Xenia Sabaroff looked at him with some little wonder and more approval.

"My dear lord," she says seriously, "I think in your enthusiasm you forget one thing, that there is ground on which good seed falls and brings forth flowers and fruit, and there is other ground on which the same seed, be it strewn every so thickly, lies always barren. Without underrating the influences of your tutor, I must believe that had you been educated at an English public school, or even in a French Lycee, you would still have become a scholar, still have loved your books."

"Alas, madame," says Brandolin, with a little sigh, "perhaps I have only been what Matthew Arnold calls a 'foiled circuitous wanderer' in the orbit of life!"

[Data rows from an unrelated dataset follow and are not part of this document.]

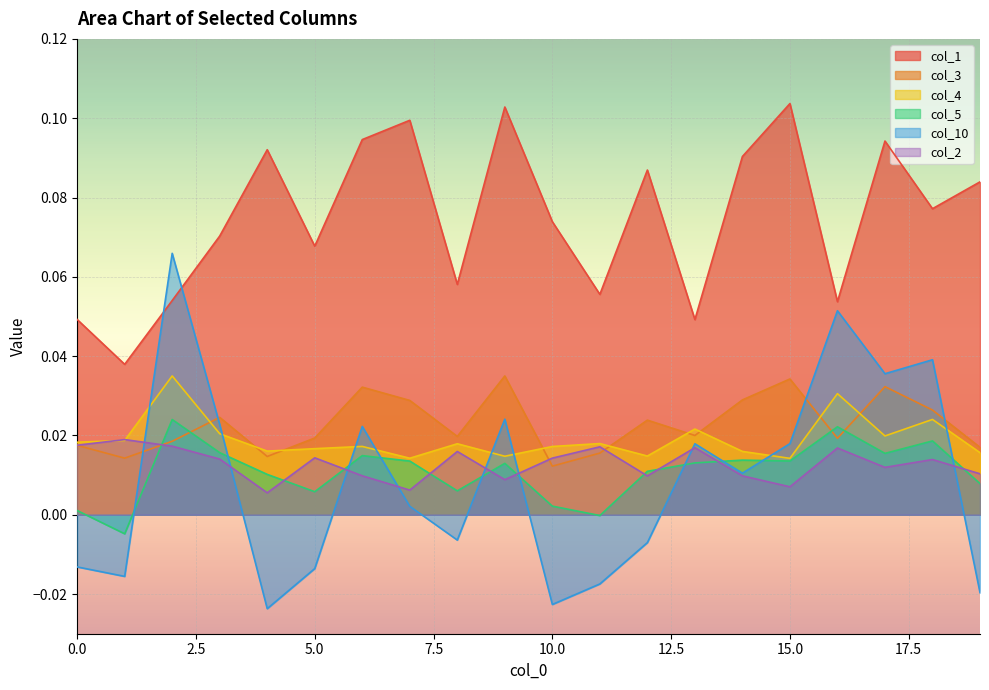

Reading left to right, list all the values displayed in this chart.

col_1: 0.0	0.0	0.1	0.1	0.1	0.1	0.1	0.1	0.1	0.1	0.1	0.1	0.1	0.0	0.1	0.1	0.1	0.1	0.1	0.1
col_3: 0.0	0.0	0.0	0.0	0.0	0.0	0.0	0.0	0.0	0.0	0.0	0.0	0.0	0.0	0.0	0.0	0.0	0.0	0.0	0.0
col_4: 0.0	0.0	0.0	0.0	0.0	0.0	0.0	0.0	0.0	0.0	0.0	0.0	0.0	0.0	0.0	0.0	0.0	0.0	0.0	0.0
col_5: 0.0	-0.0	0.0	0.0	0.0	0.0	0.0	0.0	0.0	0.0	0.0	-0.0	0.0	0.0	0.0	0.0	0.0	0.0	0.0	0.0
col_10: -0.0	-0.0	0.1	0.0	-0.0	-0.0	0.0	0.0	-0.0	0.0	-0.0	-0.0	-0.0	0.0	0.0	0.0	0.1	0.0	0.0	-0.0
col_2: 0.0	0.0	0.0	0.0	0.0	0.0	0.0	0.0	0.0	0.0	0.0	0.0	0.0	0.0	0.0	0.0	0.0	0.0	0.0	0.0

"I imagine that you have not very often been foiled," replies the lady, with a smile, "and wandering has a great deal to be said in its favor, especially for a man. Women are happiest, perhaps, at anchor."

"Women used to be: not our women. _Nous avons change tout cela._ I have bored you too much with myself and my opinions."

"No, you interest me," says his companion with a serious serenity which deprives the words of all sound of flattery or encouragement. "I have long admired your writings," she adds, and Brandolin colors a little with gratification. The same kind of phrase is said to him on an average five hundred times a year, and his usual emotion is either ennui or irritation. The admiration of fools is folly, and humiliates him. But the admiration of so lovely a woman as Xenia Sabaroff would lay a flattering unction to the soul of any man, even if she were absolutely mindless; and she gives him the impression that she has a good deal of mind, and one out of the common order.

"My writings have no other merit," he says, after the expression of his sense of the honor she does him, "than being absolutely the chronicle of what I have seen and what I have thought; and I think they are expressed in tolerably pure English, though that is claiming a great deal in these times; for since John Newman laid down the pen there is scarcely a living Briton who can write his own tongue with eloquence and purity."

"I think it must be very nice to leave off wandering if one has a home,"

replies Madame Sabaroff, with a slight sigh, which gave him the impression that, though no doubt she had many houses, she had no home.

"Where is your place that you spoke of just now?--the place where you learned to love Horace?"

Brandolin is always pleased to speak of St. Hubert's Lea. He has a great love for it and for the traditions of his race, which makes many people accuse him of great family pride, though, as has been well said _a propos_ of a greater man than Brandolin, it is rather that sentiment which the Romans defined as piety. When he talks of his old home he grows eloquent, unreserved, cordial; and he describes with an artist's touch its antiquities, its landscapes, and its old-world and sylvan charms.

"It must be charming to care for any place so much as that," says his companion, after hearing him with interest.

"I think one cares more for places than for people," he replies.

"Sometimes one cares for neither," says Xenia Sabaroff, with a tone which in a less lovely woman would have been morose.

"One must suffice very thoroughly to one's self in such a case?"

"Oh, not necessarily."

At that moment there is a little bustle under a very big cedar near at hand; servants are bringing out folding tables, folding chairs, a silver camp-kettle, cakes, fruit, cream, liqueurs, sandwiches, wines, all those items of an afternoon tea on which Brandolin has animadverted with so much disgust in the library an hour before. Lady Usk has chosen to take these murderous compounds out of doors in the west garden. She herself comes out of the house with a train of her guests around her.

"Adieu to rational conversation," says Brandolin, as he rises with regret from his seat under the evergreen helmet.

Xenia Sabaroff is pleased at the expression. She is too handsome for men often to speak to her rationally: they usually plunge headlong into attempts at homage and flattery, of which she is nauseated.